On his latest, Sultans (Compass), the Americanized Brit is in full-on collaboration mode with multi-instrumentalist Jack Dawson, who gets double-billing on the cover. Long had previously worked with Dawson on 2012’s The Backing Singer EP. “He played violin on that record, and we share a lot of the same loves,” says Long. “You get to the stage where you just want to work with friends—and I think we’ll continue together for the time being.”

Making Sultans was a no-pressure, no-fuss affair, with Dawson producing and another pal, Dave Lindsay, serving as engineer and drummer. Sessions took place over a year’s time at Lindsay’s Country Club Studio in Brooklyn. “We recorded as a three piece—about 50 percent of what you’re hearing is live,” says Long. “I’d sit by the console and press play; Dave would go into the drum room and sit down; and Jack played bass. I fucked up a few times, where I didn’t press the right button. So we’d do this great take, and Dave would get up from the drums and come around and be like, ‘Ah shit, you didn’t press record.’”
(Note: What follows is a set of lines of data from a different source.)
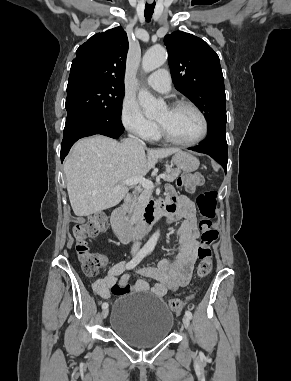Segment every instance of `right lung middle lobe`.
<instances>
[{"instance_id": "right-lung-middle-lobe-1", "label": "right lung middle lobe", "mask_w": 291, "mask_h": 381, "mask_svg": "<svg viewBox=\"0 0 291 381\" xmlns=\"http://www.w3.org/2000/svg\"><path fill=\"white\" fill-rule=\"evenodd\" d=\"M123 86L74 81L67 85V118H77L90 126L102 121L120 120Z\"/></svg>"}]
</instances>
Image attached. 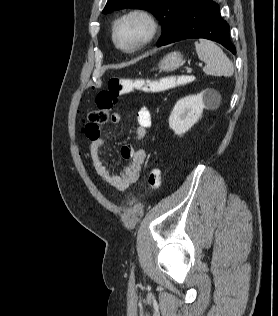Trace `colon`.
Returning a JSON list of instances; mask_svg holds the SVG:
<instances>
[{"label": "colon", "mask_w": 278, "mask_h": 316, "mask_svg": "<svg viewBox=\"0 0 278 316\" xmlns=\"http://www.w3.org/2000/svg\"><path fill=\"white\" fill-rule=\"evenodd\" d=\"M187 82H190V78L172 77L163 80L111 78L107 83V88L96 95V109L90 110L84 114L83 120L86 122L84 130L89 134L97 133L100 125L109 120L110 113L114 109L117 98L120 95L130 93L134 90L158 92L170 85ZM161 183V170L158 167H153L150 169L147 177L149 190H158L161 187Z\"/></svg>", "instance_id": "5ec220e1"}]
</instances>
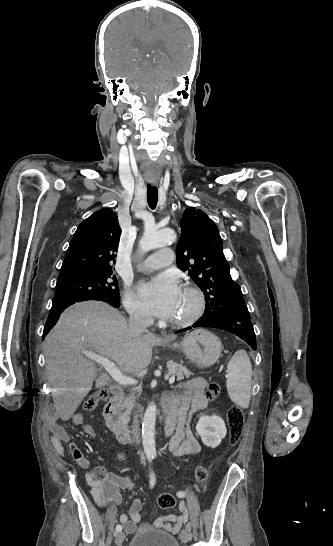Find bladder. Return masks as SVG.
<instances>
[{
  "mask_svg": "<svg viewBox=\"0 0 333 546\" xmlns=\"http://www.w3.org/2000/svg\"><path fill=\"white\" fill-rule=\"evenodd\" d=\"M128 546H180L171 534L153 527L143 526L132 536Z\"/></svg>",
  "mask_w": 333,
  "mask_h": 546,
  "instance_id": "1",
  "label": "bladder"
}]
</instances>
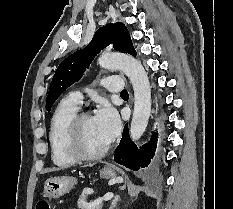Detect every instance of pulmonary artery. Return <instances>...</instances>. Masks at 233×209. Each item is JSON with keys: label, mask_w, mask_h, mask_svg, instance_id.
I'll list each match as a JSON object with an SVG mask.
<instances>
[{"label": "pulmonary artery", "mask_w": 233, "mask_h": 209, "mask_svg": "<svg viewBox=\"0 0 233 209\" xmlns=\"http://www.w3.org/2000/svg\"><path fill=\"white\" fill-rule=\"evenodd\" d=\"M105 88L111 92H122L123 91V82L122 79L118 76H106L103 79ZM83 96L80 92H73L68 100L73 105L78 106L82 102Z\"/></svg>", "instance_id": "e3ab8cb5"}]
</instances>
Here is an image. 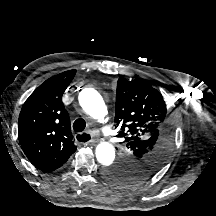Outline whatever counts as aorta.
I'll return each mask as SVG.
<instances>
[{
  "label": "aorta",
  "mask_w": 216,
  "mask_h": 216,
  "mask_svg": "<svg viewBox=\"0 0 216 216\" xmlns=\"http://www.w3.org/2000/svg\"><path fill=\"white\" fill-rule=\"evenodd\" d=\"M79 104L92 118L102 120L107 115V107L101 95L92 88L83 89L79 93ZM97 161L103 166H109L115 159V149L109 142H101L95 150Z\"/></svg>",
  "instance_id": "obj_1"
}]
</instances>
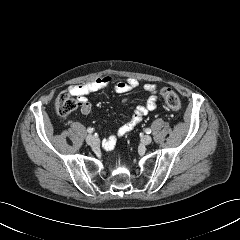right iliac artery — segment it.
Returning <instances> with one entry per match:
<instances>
[{
	"label": "right iliac artery",
	"instance_id": "1",
	"mask_svg": "<svg viewBox=\"0 0 240 240\" xmlns=\"http://www.w3.org/2000/svg\"><path fill=\"white\" fill-rule=\"evenodd\" d=\"M87 132H88V133H92V132H93V128L89 127V128L87 129Z\"/></svg>",
	"mask_w": 240,
	"mask_h": 240
}]
</instances>
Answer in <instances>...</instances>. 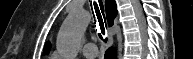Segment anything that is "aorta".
<instances>
[{
    "instance_id": "1",
    "label": "aorta",
    "mask_w": 193,
    "mask_h": 59,
    "mask_svg": "<svg viewBox=\"0 0 193 59\" xmlns=\"http://www.w3.org/2000/svg\"><path fill=\"white\" fill-rule=\"evenodd\" d=\"M90 20L89 12L84 9H76L67 16L57 38V47L63 57L68 59L76 57L79 39L87 29Z\"/></svg>"
}]
</instances>
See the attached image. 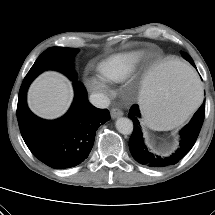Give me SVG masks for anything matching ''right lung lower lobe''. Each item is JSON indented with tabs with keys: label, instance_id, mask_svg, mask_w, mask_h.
I'll use <instances>...</instances> for the list:
<instances>
[{
	"label": "right lung lower lobe",
	"instance_id": "right-lung-lower-lobe-1",
	"mask_svg": "<svg viewBox=\"0 0 215 215\" xmlns=\"http://www.w3.org/2000/svg\"><path fill=\"white\" fill-rule=\"evenodd\" d=\"M30 83L23 80L17 106L18 124L26 145L37 159L51 168L77 166L88 157L96 130L110 119L109 111L89 103L83 84L75 81V97L69 111L57 120H43L27 107L26 92Z\"/></svg>",
	"mask_w": 215,
	"mask_h": 215
}]
</instances>
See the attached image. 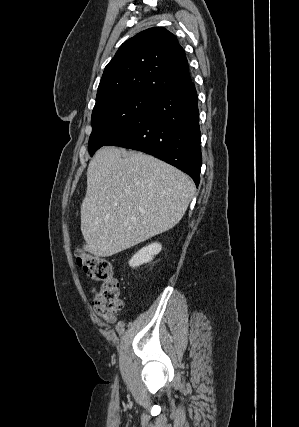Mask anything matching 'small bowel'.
I'll return each mask as SVG.
<instances>
[{
  "label": "small bowel",
  "instance_id": "c3829d8e",
  "mask_svg": "<svg viewBox=\"0 0 299 427\" xmlns=\"http://www.w3.org/2000/svg\"><path fill=\"white\" fill-rule=\"evenodd\" d=\"M95 291V288H92V292H94Z\"/></svg>",
  "mask_w": 299,
  "mask_h": 427
}]
</instances>
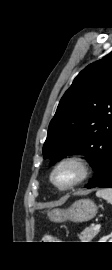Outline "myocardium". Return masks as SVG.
<instances>
[{
	"label": "myocardium",
	"instance_id": "1",
	"mask_svg": "<svg viewBox=\"0 0 112 270\" xmlns=\"http://www.w3.org/2000/svg\"><path fill=\"white\" fill-rule=\"evenodd\" d=\"M65 166H74L78 170V176L67 185L61 186L56 183V173ZM92 174V167L89 160L80 154H68L61 157L52 167L49 173V181L51 185L59 192L70 191L84 182H86Z\"/></svg>",
	"mask_w": 112,
	"mask_h": 270
}]
</instances>
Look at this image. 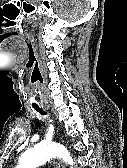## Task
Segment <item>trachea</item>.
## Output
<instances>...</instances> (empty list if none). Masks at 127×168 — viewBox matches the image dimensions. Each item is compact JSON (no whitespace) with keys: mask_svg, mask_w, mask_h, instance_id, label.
Masks as SVG:
<instances>
[{"mask_svg":"<svg viewBox=\"0 0 127 168\" xmlns=\"http://www.w3.org/2000/svg\"><path fill=\"white\" fill-rule=\"evenodd\" d=\"M33 108L37 111V112H39L41 115H45L46 113L41 109V108H39L38 106H33Z\"/></svg>","mask_w":127,"mask_h":168,"instance_id":"1","label":"trachea"}]
</instances>
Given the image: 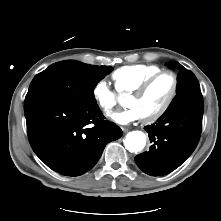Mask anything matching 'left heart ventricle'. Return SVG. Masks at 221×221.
I'll list each match as a JSON object with an SVG mask.
<instances>
[{
  "mask_svg": "<svg viewBox=\"0 0 221 221\" xmlns=\"http://www.w3.org/2000/svg\"><path fill=\"white\" fill-rule=\"evenodd\" d=\"M172 87V77L164 74L159 77L149 88L145 95L130 96L127 101L129 108H135L141 118L155 113L167 100Z\"/></svg>",
  "mask_w": 221,
  "mask_h": 221,
  "instance_id": "left-heart-ventricle-1",
  "label": "left heart ventricle"
}]
</instances>
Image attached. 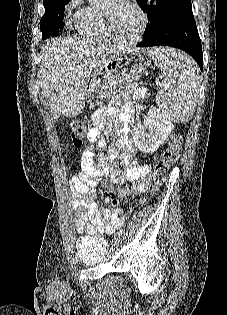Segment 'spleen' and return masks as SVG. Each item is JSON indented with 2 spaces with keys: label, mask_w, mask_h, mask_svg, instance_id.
Wrapping results in <instances>:
<instances>
[{
  "label": "spleen",
  "mask_w": 227,
  "mask_h": 315,
  "mask_svg": "<svg viewBox=\"0 0 227 315\" xmlns=\"http://www.w3.org/2000/svg\"><path fill=\"white\" fill-rule=\"evenodd\" d=\"M148 53L165 76L163 90L156 98L159 109L171 121L188 122L195 111L199 93L196 64L174 49L156 48Z\"/></svg>",
  "instance_id": "3e777b00"
}]
</instances>
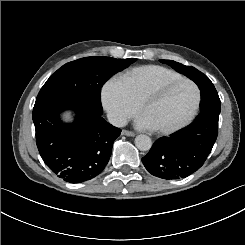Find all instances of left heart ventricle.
Listing matches in <instances>:
<instances>
[{"label": "left heart ventricle", "instance_id": "b2bd125f", "mask_svg": "<svg viewBox=\"0 0 245 245\" xmlns=\"http://www.w3.org/2000/svg\"><path fill=\"white\" fill-rule=\"evenodd\" d=\"M193 91L186 83L153 92L140 110L141 117L151 128L178 123L191 108Z\"/></svg>", "mask_w": 245, "mask_h": 245}]
</instances>
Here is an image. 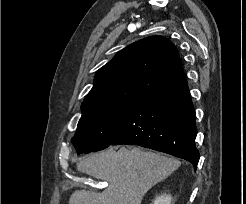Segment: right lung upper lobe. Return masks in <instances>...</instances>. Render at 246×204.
Here are the masks:
<instances>
[{
	"mask_svg": "<svg viewBox=\"0 0 246 204\" xmlns=\"http://www.w3.org/2000/svg\"><path fill=\"white\" fill-rule=\"evenodd\" d=\"M181 73L175 46L165 37L150 36L119 51L101 67L84 102L139 97Z\"/></svg>",
	"mask_w": 246,
	"mask_h": 204,
	"instance_id": "1",
	"label": "right lung upper lobe"
}]
</instances>
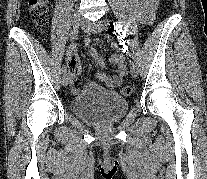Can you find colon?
<instances>
[{"mask_svg":"<svg viewBox=\"0 0 207 179\" xmlns=\"http://www.w3.org/2000/svg\"><path fill=\"white\" fill-rule=\"evenodd\" d=\"M30 15L33 23L39 27L45 26L48 21L49 6L47 0H29ZM70 72H77V68L73 65V58L69 62ZM132 88L124 86L121 88V94L124 96L130 95Z\"/></svg>","mask_w":207,"mask_h":179,"instance_id":"colon-1","label":"colon"}]
</instances>
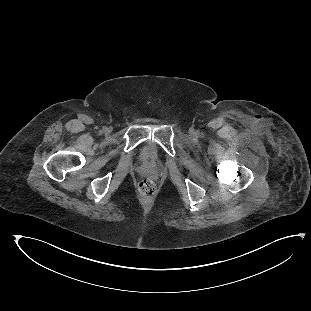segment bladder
Returning a JSON list of instances; mask_svg holds the SVG:
<instances>
[{
  "label": "bladder",
  "mask_w": 311,
  "mask_h": 311,
  "mask_svg": "<svg viewBox=\"0 0 311 311\" xmlns=\"http://www.w3.org/2000/svg\"><path fill=\"white\" fill-rule=\"evenodd\" d=\"M158 148L153 140L143 142L138 149V158L143 166H153L157 162Z\"/></svg>",
  "instance_id": "31cf9c89"
}]
</instances>
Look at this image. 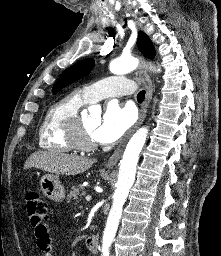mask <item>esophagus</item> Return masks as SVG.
Instances as JSON below:
<instances>
[{
  "label": "esophagus",
  "mask_w": 221,
  "mask_h": 256,
  "mask_svg": "<svg viewBox=\"0 0 221 256\" xmlns=\"http://www.w3.org/2000/svg\"><path fill=\"white\" fill-rule=\"evenodd\" d=\"M139 76H140V79H141L145 89H146L145 100L141 106L139 119H138L137 123L135 124V126L127 133V135L125 136L123 141L119 144V146L114 151V153L107 160L106 166H108V167L114 166L119 161V159L121 158V155L123 153V150H124L127 140L129 139L131 134L143 123V121L146 117L147 109H148V106L152 99L153 84H152L150 76L148 75L146 70L141 69L139 71Z\"/></svg>",
  "instance_id": "esophagus-1"
}]
</instances>
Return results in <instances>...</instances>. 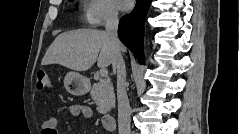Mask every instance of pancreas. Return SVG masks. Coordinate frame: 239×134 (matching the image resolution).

Sultans takes its name from the LP’s first and last tracks. The original was just drums, ukulele and a sample that Dawson loved, with Sgt. Pepper being the obvious inspiration for the eventual bookend treatment. And while Sultans is only occasionally loose and experimental, it does test the limits of Long’s gritty folk template in some unexpected ways. At times, its tightly wounded psychedelic jams recall Jimi Hendrix’s sophomore masterpiece, Axis: Bold As Love, especially in their push-and-pull between the blues and the Beatles. 

That friction works in spades on “Serpentine,” a driving, ominous mini-epic with a slithering guitar lead and lyrics that bemoan the vagaries of co-dependence. “The riff I had for a while—that was one of the more instinctive songs, really,” says Long. “I have a lot of wonderful women in my life who seem to dote on me, from my mom to my wife to my sisters. It’s more of an ode to them.”